PROMPT:
Would you please repeat the data that follows, exactly as it reads?

──────── EXERCISE MATERIALS

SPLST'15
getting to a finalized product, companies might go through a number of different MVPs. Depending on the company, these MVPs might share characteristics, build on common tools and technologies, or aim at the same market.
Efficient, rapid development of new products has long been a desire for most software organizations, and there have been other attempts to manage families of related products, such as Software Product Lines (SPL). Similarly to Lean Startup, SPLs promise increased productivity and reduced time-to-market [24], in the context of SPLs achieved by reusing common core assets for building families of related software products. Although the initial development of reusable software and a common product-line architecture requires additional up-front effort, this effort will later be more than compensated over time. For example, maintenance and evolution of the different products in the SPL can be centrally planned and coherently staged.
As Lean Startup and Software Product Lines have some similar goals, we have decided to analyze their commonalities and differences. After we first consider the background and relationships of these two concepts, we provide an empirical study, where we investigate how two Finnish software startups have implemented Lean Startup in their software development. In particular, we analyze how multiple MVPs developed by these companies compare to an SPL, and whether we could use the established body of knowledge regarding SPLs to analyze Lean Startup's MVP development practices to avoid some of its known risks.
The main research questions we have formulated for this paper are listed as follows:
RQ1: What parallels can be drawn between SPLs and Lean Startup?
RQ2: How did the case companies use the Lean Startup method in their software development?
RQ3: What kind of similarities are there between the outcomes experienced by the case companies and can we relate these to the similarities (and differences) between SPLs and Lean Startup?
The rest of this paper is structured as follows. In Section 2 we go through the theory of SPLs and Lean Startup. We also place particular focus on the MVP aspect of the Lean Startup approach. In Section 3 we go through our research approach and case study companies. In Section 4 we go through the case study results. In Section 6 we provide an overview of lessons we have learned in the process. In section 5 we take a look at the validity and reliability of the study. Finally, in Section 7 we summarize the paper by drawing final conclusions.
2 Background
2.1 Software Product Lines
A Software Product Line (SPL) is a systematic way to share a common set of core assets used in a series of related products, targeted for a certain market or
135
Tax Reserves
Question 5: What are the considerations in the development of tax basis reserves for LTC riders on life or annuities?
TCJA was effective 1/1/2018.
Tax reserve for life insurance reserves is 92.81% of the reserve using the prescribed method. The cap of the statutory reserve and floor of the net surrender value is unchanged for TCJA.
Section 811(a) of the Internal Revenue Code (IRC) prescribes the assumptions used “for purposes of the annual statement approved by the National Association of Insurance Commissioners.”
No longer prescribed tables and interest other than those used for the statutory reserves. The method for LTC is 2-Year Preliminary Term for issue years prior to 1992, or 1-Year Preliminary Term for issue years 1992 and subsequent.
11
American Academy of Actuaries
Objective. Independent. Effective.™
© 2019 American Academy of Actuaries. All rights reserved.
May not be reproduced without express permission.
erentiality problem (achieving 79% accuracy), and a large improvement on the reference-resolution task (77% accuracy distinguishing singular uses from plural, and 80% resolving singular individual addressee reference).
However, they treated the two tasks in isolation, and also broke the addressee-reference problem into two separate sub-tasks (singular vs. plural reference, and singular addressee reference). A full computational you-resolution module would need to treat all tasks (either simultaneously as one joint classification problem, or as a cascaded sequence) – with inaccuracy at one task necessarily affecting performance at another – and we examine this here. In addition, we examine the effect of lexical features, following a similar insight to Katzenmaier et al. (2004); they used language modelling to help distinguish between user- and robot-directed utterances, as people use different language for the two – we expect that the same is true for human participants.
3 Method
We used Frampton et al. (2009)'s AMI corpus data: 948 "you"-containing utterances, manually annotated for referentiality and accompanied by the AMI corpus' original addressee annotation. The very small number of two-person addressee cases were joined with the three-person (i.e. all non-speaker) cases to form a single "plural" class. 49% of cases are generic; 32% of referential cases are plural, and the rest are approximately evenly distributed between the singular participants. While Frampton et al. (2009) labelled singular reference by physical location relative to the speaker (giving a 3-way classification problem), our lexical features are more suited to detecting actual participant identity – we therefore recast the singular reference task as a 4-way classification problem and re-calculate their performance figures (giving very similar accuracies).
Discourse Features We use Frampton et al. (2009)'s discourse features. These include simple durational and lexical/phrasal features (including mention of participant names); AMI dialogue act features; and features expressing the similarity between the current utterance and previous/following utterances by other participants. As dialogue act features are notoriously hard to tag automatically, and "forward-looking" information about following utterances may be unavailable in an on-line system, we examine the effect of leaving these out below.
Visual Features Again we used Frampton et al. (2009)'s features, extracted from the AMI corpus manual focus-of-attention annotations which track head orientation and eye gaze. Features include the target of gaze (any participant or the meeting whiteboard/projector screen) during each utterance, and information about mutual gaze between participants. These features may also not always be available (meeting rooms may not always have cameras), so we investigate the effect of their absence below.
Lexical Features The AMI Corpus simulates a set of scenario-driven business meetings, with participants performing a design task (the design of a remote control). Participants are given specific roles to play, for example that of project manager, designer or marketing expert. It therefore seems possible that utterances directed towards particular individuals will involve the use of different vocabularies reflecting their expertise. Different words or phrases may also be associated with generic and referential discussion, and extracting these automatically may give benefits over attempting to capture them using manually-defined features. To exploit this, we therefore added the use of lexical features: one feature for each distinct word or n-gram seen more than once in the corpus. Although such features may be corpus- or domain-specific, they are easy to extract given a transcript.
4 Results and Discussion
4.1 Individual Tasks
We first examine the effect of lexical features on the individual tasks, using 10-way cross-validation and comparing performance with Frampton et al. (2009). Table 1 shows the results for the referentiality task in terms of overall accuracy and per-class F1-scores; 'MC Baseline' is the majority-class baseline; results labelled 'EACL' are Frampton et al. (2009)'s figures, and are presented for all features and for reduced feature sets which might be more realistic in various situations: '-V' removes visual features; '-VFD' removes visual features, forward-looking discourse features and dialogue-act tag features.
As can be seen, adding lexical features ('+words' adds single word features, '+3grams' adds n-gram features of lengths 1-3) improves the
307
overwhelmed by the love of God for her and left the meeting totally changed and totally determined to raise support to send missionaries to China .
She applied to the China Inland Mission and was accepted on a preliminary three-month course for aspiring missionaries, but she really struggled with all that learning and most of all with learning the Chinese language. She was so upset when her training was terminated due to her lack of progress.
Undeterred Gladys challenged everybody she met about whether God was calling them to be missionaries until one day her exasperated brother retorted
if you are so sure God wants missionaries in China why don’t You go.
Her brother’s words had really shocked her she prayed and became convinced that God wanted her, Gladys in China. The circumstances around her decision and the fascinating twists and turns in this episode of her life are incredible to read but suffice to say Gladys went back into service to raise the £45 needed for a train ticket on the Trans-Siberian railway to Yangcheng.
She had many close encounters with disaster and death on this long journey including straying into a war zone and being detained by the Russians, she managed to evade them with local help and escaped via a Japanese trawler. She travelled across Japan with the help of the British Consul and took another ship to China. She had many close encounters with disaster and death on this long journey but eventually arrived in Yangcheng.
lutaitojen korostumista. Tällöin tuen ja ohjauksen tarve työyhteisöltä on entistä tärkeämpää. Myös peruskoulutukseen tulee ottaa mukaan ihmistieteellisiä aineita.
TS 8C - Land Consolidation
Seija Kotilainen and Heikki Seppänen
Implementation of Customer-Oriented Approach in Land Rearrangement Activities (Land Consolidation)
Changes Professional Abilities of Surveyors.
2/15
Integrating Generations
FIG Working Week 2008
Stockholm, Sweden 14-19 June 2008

────────────────

TASK RESULT:
SPLST'15
getting to a finalized product, companies might go through a number of different MVPs. Depending on the company, these MVPs might share characteristics, build on common tools and technologies, or aim at the same market.
Efficient, rapid development of new products has long been a desire for most software organizations, and there have been other attempts to manage families of related products, such as Software Product Lines (SPL). Similarly to Lean Startup, SPLs promise increased productivity and reduced time-to-market [24], in the context of SPLs achieved by reusing common core assets for building families of related software products. Although the initial development of reusable software and a common product-line architecture requires additional up-front effort, this effort will later be more than compensated over time. For example, maintenance and evolution of the different products in the SPL can be centrally planned and coherently staged.
As Lean Startup and Software Product Lines have some similar goals, we have decided to analyze their commonalities and differences. After we first consider the background and relationships of these two concepts, we provide an empirical study, where we investigate how two Finnish software startups have implemented Lean Startup in their software development. In particular, we analyze how multiple MVPs developed by these companies compare to an SPL, and whether we could use the established body of knowledge regarding SPLs to analyze Lean Startup's MVP development practices to avoid some of its known risks.
The main research questions we have formulated for this paper are listed as follows:
RQ1: What parallels can be drawn between SPLs and Lean Startup?
RQ2: How did the case companies use the Lean Startup method in their software development?
RQ3: What kind of similarities are there between the outcomes experienced by the case companies and can we relate these to the similarities (and differences) between SPLs and Lean Startup?
The rest of this paper is structured as follows. In Section 2 we go through the theory of SPLs and Lean Startup. We also place particular focus on the MVP aspect of the Lean Startup approach. In Section 3 we go through our research approach and case study companies. In Section 4 we go through the case study results. In Section 6 we provide an overview of lessons we have learned in the process. In section 5 we take a look at the validity and reliability of the study. Finally, in Section 7 we summarize the paper by drawing final conclusions.
2 Background
2.1 Software Product Lines
A Software Product Line (SPL) is a systematic way to share a common set of core assets used in a series of related products, targeted for a certain market or
135
Tax Reserves
Question 5: What are the considerations in the development of tax basis reserves for LTC riders on life or annuities?
TCJA was effective 1/1/2018.
Tax reserve for life insurance reserves is 92.81% of the reserve using the prescribed method. The cap of the statutory reserve and floor of the net surrender value is unchanged for TCJA.
Section 811(a) of the Internal Revenue Code (IRC) prescribes the assumptions used “for purposes of the annual statement approved by the National Association of Insurance Commissioners.”
No longer prescribed tables and interest other than those used for the statutory reserves. The method for LTC is 2-Year Preliminary Term for issue years prior to 1992, or 1-Year Preliminary Term for issue years 1992 and subsequent.
11
American Academy of Actuaries
Objective. Independent. Effective.™
© 2019 American Academy of Actuaries. All rights reserved.
May not be reproduced without express permission.
erentiality problem (achieving 79% accuracy), and a large improvement on the reference-resolution task (77% accuracy distinguishing singular uses from plural, and 80% resolving singular individual addressee reference).
However, they treated the two tasks in isolation, and also broke the addressee-reference problem into two separate sub-tasks (singular vs. plural reference, and singular addressee reference). A full computational you-resolution module would need to treat all tasks (either simultaneously as one joint classification problem, or as a cascaded sequence) – with inaccuracy at one task necessarily affecting performance at another – and we examine this here. In addition, we examine the effect of lexical features, following a similar insight to Katzenmaier et al. (2004); they used language modelling to help distinguish between user- and robot-directed utterances, as people use different language for the two – we expect that the same is true for human participants.
3 Method
We used Frampton et al. (2009)'s AMI corpus data: 948 "you"-containing utterances, manually annotated for referentiality and accompanied by the AMI corpus' original addressee annotation. The very small number of two-person addressee cases were joined with the three-person (i.e. all non-speaker) cases to form a single "plural" class. 49% of cases are generic; 32% of referential cases are plural, and the rest are approximately evenly distributed between the singular participants. While Frampton et al. (2009) labelled singular reference by physical location relative to the speaker (giving a 3-way classification problem), our lexical features are more suited to detecting actual participant identity – we therefore recast the singular reference task as a 4-way classification problem and re-calculate their performance figures (giving very similar accuracies).
Discourse Features We use Frampton et al. (2009)'s discourse features. These include simple durational and lexical/phrasal features (including mention of participant names); AMI dialogue act features; and features expressing the similarity between the current utterance and previous/following utterances by other participants. As dialogue act features are notoriously hard to tag automatically, and "forward-looking" information about following utterances may be unavailable in an on-line system, we examine the effect of leaving these out below.
Visual Features Again we used Frampton et al. (2009)'s features, extracted from the AMI corpus manual focus-of-attention annotations which track head orientation and eye gaze. Features include the target of gaze (any participant or the meeting whiteboard/projector screen) during each utterance, and information about mutual gaze between participants. These features may also not always be available (meeting rooms may not always have cameras), so we investigate the effect of their absence below.
Lexical Features The AMI Corpus simulates a set of scenario-driven business meetings, with participants performing a design task (the design of a remote control). Participants are given specific roles to play, for example that of project manager, designer or marketing expert. It therefore seems possible that utterances directed towards particular individuals will involve the use of different vocabularies reflecting their expertise. Different words or phrases may also be associated with generic and referential discussion, and extracting these automatically may give benefits over attempting to capture them using manually-defined features. To exploit this, we therefore added the use of lexical features: one feature for each distinct word or n-gram seen more than once in the corpus. Although such features may be corpus- or domain-specific, they are easy to extract given a transcript.
4 Results and Discussion
4.1 Individual Tasks
We first examine the effect of lexical features on the individual tasks, using 10-way cross-validation and comparing performance with Frampton et al. (2009). Table 1 shows the results for the referentiality task in terms of overall accuracy and per-class F1-scores; 'MC Baseline' is the majority-class baseline; results labelled 'EACL' are Frampton et al. (2009)'s figures, and are presented for all features and for reduced feature sets which might be more realistic in various situations: '-V' removes visual features; '-VFD' removes visual features, forward-looking discourse features and dialogue-act tag features.
As can be seen, adding lexical features ('+words' adds single word features, '+3grams' adds n-gram features of lengths 1-3) improves the
307
overwhelmed by the love of God for her and left the meeting totally changed and totally determined to raise support to send missionaries to China .
She applied to the China Inland Mission and was accepted on a preliminary three-month course for aspiring missionaries, but she really struggled with all that learning and most of all with learning the Chinese language. She was so upset when her training was terminated due to her lack of progress.
Undeterred Gladys challenged everybody she met about whether God was calling them to be missionaries until one day her exasperated brother retorted
if you are so sure God wants missionaries in China why don’t You go.
Her brother’s words had really shocked her she prayed and became convinced that God wanted her, Gladys in China. The circumstances around her decision and the fascinating twists and turns in this episode of her life are incredible to read but suffice to say Gladys went back into service to raise the £45 needed for a train ticket on the Trans-Siberian railway to Yangcheng.
She had many close encounters with disaster and death on this long journey including straying into a war zone and being detained by the Russians, she managed to evade them with local help and escaped via a Japanese trawler. She travelled across Japan with the help of the British Consul and took another ship to China. She had many close encounters with disaster and death on this long journey but eventually arrived in Yangcheng.
lutaitojen korostumista. Tällöin tuen ja ohjauksen tarve työyhteisöltä on entistä tärkeämpää. Myös peruskoulutukseen tulee ottaa mukaan ihmistieteellisiä aineita.
TS 8C - Land Consolidation
Seija Kotilainen and Heikki Seppänen
Implementation of Customer-Oriented Approach in Land Rearrangement Activities (Land Consolidation)
Changes Professional Abilities of Surveyors.
2/15
Integrating Generations
FIG Working Week 2008
Stockholm, Sweden 14-19 June 2008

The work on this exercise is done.